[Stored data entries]
------------------------------------------------------------

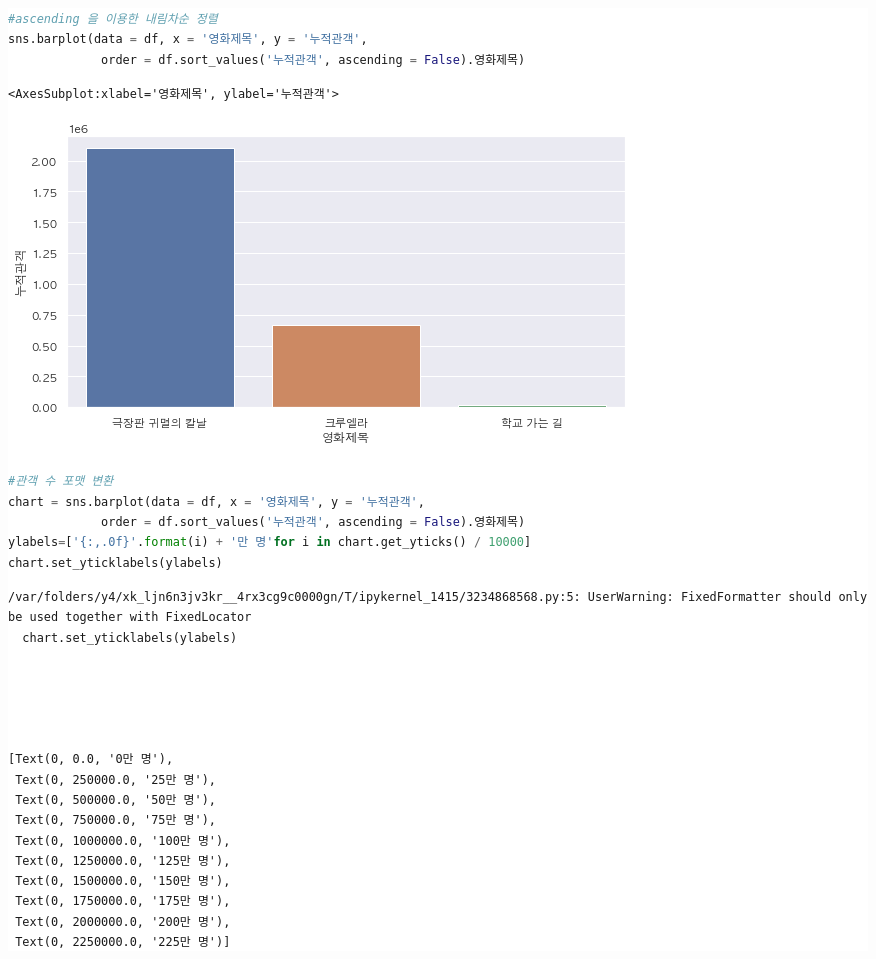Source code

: 
```python
#ascending 을 이용한 내림차순 정렬
sns.barplot(data = df, x = '영화제목', y = '누적관객',
             order = df.sort_values('누적관객', ascending = False).영화제목)
```




    <AxesSubplot:xlabel='영화제목', ylabel='누적관객'>




    
![png](output_39_1.png)
    



```python
#관객 수 포맷 변환
chart = sns.barplot(data = df, x = '영화제목', y = '누적관객',
             order = df.sort_values('누적관객', ascending = False).영화제목)
ylabels=['{:,.0f}'.format(i) + '만 명'for i in chart.get_yticks() / 10000]
chart.set_yticklabels(ylabels)
```

    /var/folders/y4/xk_ljn6n3jv3kr__4rx3cg9c0000gn/T/ipykernel_1415/3234868568.py:5: UserWarning: FixedFormatter should only be used together with FixedLocator
      chart.set_yticklabels(ylabels)





    [Text(0, 0.0, '0만 명'),
     Text(0, 250000.0, '25만 명'),
     Text(0, 500000.0, '50만 명'),
     Text(0, 750000.0, '75만 명'),
     Text(0, 1000000.0, '100만 명'),
     Text(0, 1250000.0, '125만 명'),
     Text(0, 1500000.0, '150만 명'),
     Text(0, 1750000.0, '175만 명'),
     Text(0, 2000000.0, '200만 명'),
     Text(0, 2250000.0, '225만 명')]

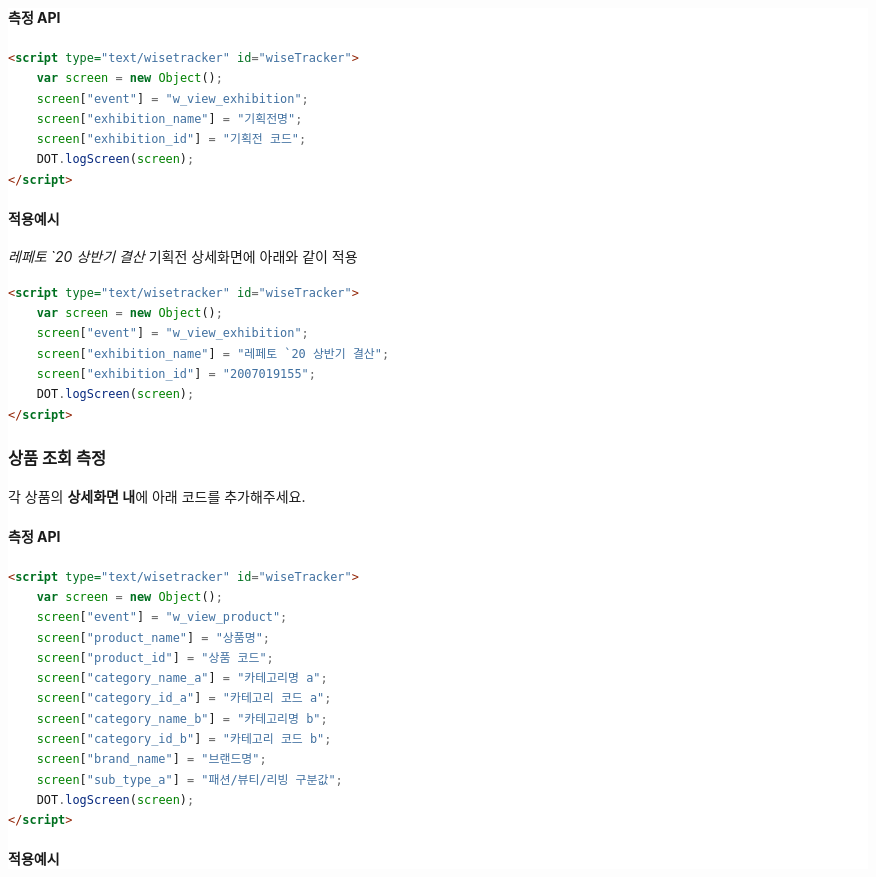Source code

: 

#### 측정 API

``` html
<script type="text/wisetracker" id="wiseTracker">
	var screen = new Object();
	screen["event"] = "w_view_exhibition";
	screen["exhibition_name"] = "기획전명";
	screen["exhibition_id"] = "기획전 코드";
	DOT.logScreen(screen);
</script>
```



#### 적용예시

*레페토 `20 상반기 결산* 기획전 상세화면에 아래와 같이 적용

``` html
<script type="text/wisetracker" id="wiseTracker">
	var screen = new Object();
	screen["event"] = "w_view_exhibition";
	screen["exhibition_name"] = "레페토 `20 상반기 결산";
	screen["exhibition_id"] = "2007019155";
	DOT.logScreen(screen);
</script>
```



### 상품 조회 측정

각 상품의 **상세화면 내**에 아래 코드를 추가해주세요.



#### 측정 API

``` html
<script type="text/wisetracker" id="wiseTracker">
	var screen = new Object();
	screen["event"] = "w_view_product";
	screen["product_name"] = "상품명";
	screen["product_id"] = "상품 코드";
	screen["category_name_a"] = "카테고리명 a";
	screen["category_id_a"] = "카테고리 코드 a";
	screen["category_name_b"] = "카테고리명 b";
	screen["category_id_b"] = "카테고리 코드 b";
	screen["brand_name"] = "브랜드명";
	screen["sub_type_a"] = "패션/뷰티/리빙 구분값";
	DOT.logScreen(screen);
</script>
```



#### 적용예시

------------------------------------------------------------

> [Your goal] How many lines in the records above contain the word "카테고리명"? Answer with the number only.

> [Task response] 2